Feiertag wrote:
My biggest mistake was using the aperture mode while shooting birds in flight. Why did I use it? Because I was told that this was the best setting. Wrong!
What practice did you use that you now regret?
Yes funny you mentioned A mode for BIF - I got this stack of "tip" cards from a UK mag that suggests only A mode for all wildlife and BIF shooting! I would think for any action photography S or M mode is the choice and that's what I use now, sometimes with Auto ISO. Of course for still life or posed shots A mode would work fine too. I tend to use M mode now most frequently - pre-meter to get in the ball park and adjust the RAW with LR....speaking of which...
I regret not using RAW mode since the beginning since some of my early JPGs were great shots but in RAW I would have had more latitude.
I would call any of the steps I took mistakes, I call them learning opportunities, I learned about using raw, BBF, when to use Aperture mode vs Shutter priority vs manual vs auto.
I not only used but continue to use Aperture Priority for birds in flight.
My biggest mistake was answering "Yes" to that question, "Do these slacks make my butt look big?"
camerapapi wrote:
I not only used but continue to use Aperture Priority for birds in flight.
Yeah, for me shooting in aperture priority goes back to when lenses had aperture rings. Even if I wanted a particular shutter speed it was always easier to get there by using the aperture ring than fiddling with the shutter speed dial. In digital cameras I don’t see much functional difference in using A or S mode. Either way I turn a wheel and the shutter speed and aperture both change and they’re displayed right next to each other. I can turn the wheel until I get to an aperture I want or until I get a shutter speed I want, depending on the scene. The only reason to choose one over the other is if you’re planning on taking a series of photos at a particular aperture or shutter speed.
Feiertag wrote:
My biggest mistake was using the aperture mode while shooting birds in flight. Why did I use it? Because I was told that this was the best setting. Wrong!
What practice did you use that you now regret?

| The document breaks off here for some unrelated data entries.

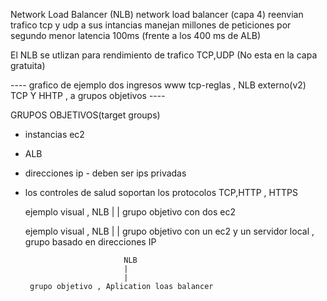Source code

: Network Load Balancer (NLB)
network load balancer 
    (capa 4) 
        reenvian trafico tcp y udp a sus intancias
        manejan millones de peticiones por segundo
        menor latencia 100ms  (frente a los 400 ms de ALB)

 El NLB se utlizan para rendimiento de trafico TCP,UDP
 (No esta en la capa gratuita)   

 ---- grafico de ejemplo dos ingresos www tcp-reglas , NLB externo(v2)   TCP Y HHTP , a grupos objetivos ----

 GRUPOS OBJETIVOS(target groups)

- instancias ec2
- ALB 
- direcciones ip - deben ser ips privadas
- los controles de salud soportan los protocolos TCP,HTTP , HTTPS

    ejemplo visual , 
                          NLB
                            |
                            |
                        grupo objetivo con dos ec2


    ejemplo visual , 
                          NLB
                            |
                            |
       grupo objetivo con un ec2  y un servidor local , grupo basado en direcciones IP


                            NLB
                            |
                            |
       grupo objetivo , Aplication loas balancer 



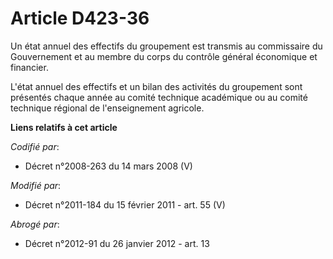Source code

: # Article D423-36

Un état annuel des effectifs du groupement est transmis au commissaire du Gouvernement et au membre du corps du contrôle
général économique et financier. 

L'état annuel des effectifs et un bilan des activités du groupement sont présentés chaque année au  comité technique
académique ou au  comité technique régional de l'enseignement agricole.

**Liens relatifs à cet article**

_Codifié par_:

  - Décret n°2008-263 du 14 mars 2008 (V)

_Modifié par_:

  - Décret n°2011-184 du 15 février 2011 - art. 55 (V)

_Abrogé par_:

  - Décret n°2012-91 du 26 janvier 2012 - art. 13
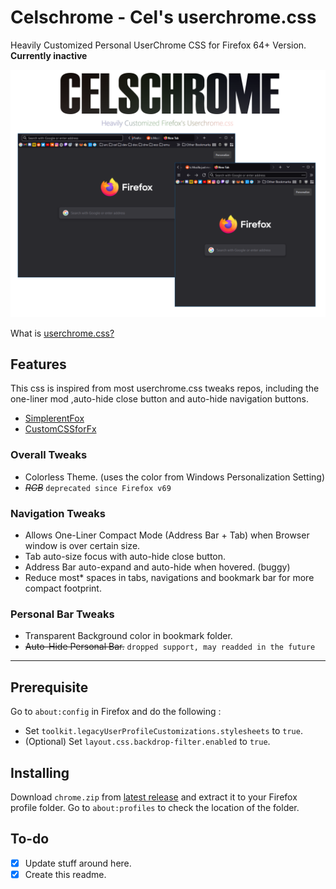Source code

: # Celschrome - Cel's userchrome.css  

Heavily Customized Personal UserChrome CSS for Firefox 64+ Version.
**Currently inactive**

![Main](assets/showcase/showcase-mix-3.png)

What is [userchrome.css?](https://www.userchrome.org/)

## Features

This css is inspired from most userchrome.css tweaks repos, including the one-liner mod ,auto-hide close button and auto-hide navigation buttons.

- [SimplerentFox](https://github.com/migueravila/SimplerentFox)  
- [CustomCSSforFx](https://github.com/Aris-t2/CustomCSSforFx)  

### Overall Tweaks

- Colorless Theme. (uses the color from Windows Personalization Setting)
- ~~*RGB*~~ `deprecated since Firefox v69`

### Navigation Tweaks  

- Allows One-Liner Compact Mode (Address Bar + Tab) when Browser window is over certain size.
- Tab auto-size focus with auto-hide close button.
- Address Bar auto-expand and auto-hide when hovered. (buggy)  
- Reduce most* spaces in tabs, navigations and bookmark bar for more compact footprint.  

### Personal Bar Tweaks  

- Transparent Background color in bookmark folder.  
- ~~Auto-Hide Personal Bar.~~ `dropped support, may readded in the future`

---

## Prerequisite  

Go to `about:config` in Firefox and do the following :  

- Set `toolkit.legacyUserProfileCustomizations.stylesheets` to `true`.  
- (Optional) Set `layout.css.backdrop-filter.enabled` to `true`.  

## Installing  

Download `chrome.zip` from [latest release](https://github.com/koushiroue/celschrome/releases/latest) and extract it to your Firefox profile folder.
Go to `about:profiles` to check the location of the folder.

## To-do  

- [x] Update stuff around here.  
- [x] Create this readme.
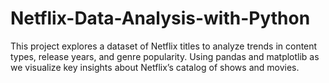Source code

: # Netflix-Data-Analysis-with-Python
This project explores a dataset of Netflix titles to analyze trends in content types, release years, and genre popularity. Using pandas and matplotlib as we visualize key insights about Netflix’s catalog of shows and movies.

Listening to everyone else tell me how to photograph the things I wanted to photograph. I found my own way simply by experimenting. But that also was back in the days when it was several miles to the library, there was no Internet, and Grandma & Granddad, and well as all my friends, didn't have a camera or a clue.
Hoarding images. How many not great photos do I have of waves crashing on rocks? Or mountains? Or fall colors? I'm trying to downsize, but it's hard to choose which of my children to toss.
About 50 years ago, my very first spool of film with my Nikon F2, I didn't take the leader into the slot far enough and it never engaged, and the film never advanced out of the can. After about 50 shots (I was really impressed about how many pictures I had taken from a 36 exposure can), I decided to rewind the film and promply wound the leader into the can... no pictures. One of the few times I felt 'really stupid'. Don't tell anyone... I still have the old F2 and a pile of lenses.
Dik
BlueMorel wrote:
Hoarding images. How many not great photos do I have of waves crashing on rocks? Or mountains? Or fall colors? I'm trying to downsize, but it's hard to choose which of my children to toss.
Haha, yup, they're all different, aren't they?
Feiertag wrote:
My biggest mistake was using the aperture mode while shooting birds in flight. Why did I use it? Because I was told that this was the best setting. Wrong!
What practice did you use that you now regret?
What I regret right at this moment is all the HDR I did several years ago. Now I'm spending a lot of time going back and deleting them because they look awful and deleting all but one of the multiple images. I should have spent more time learning to get the most from the RAW images I was taking.
Not calibrating my lenses and getting blurry images.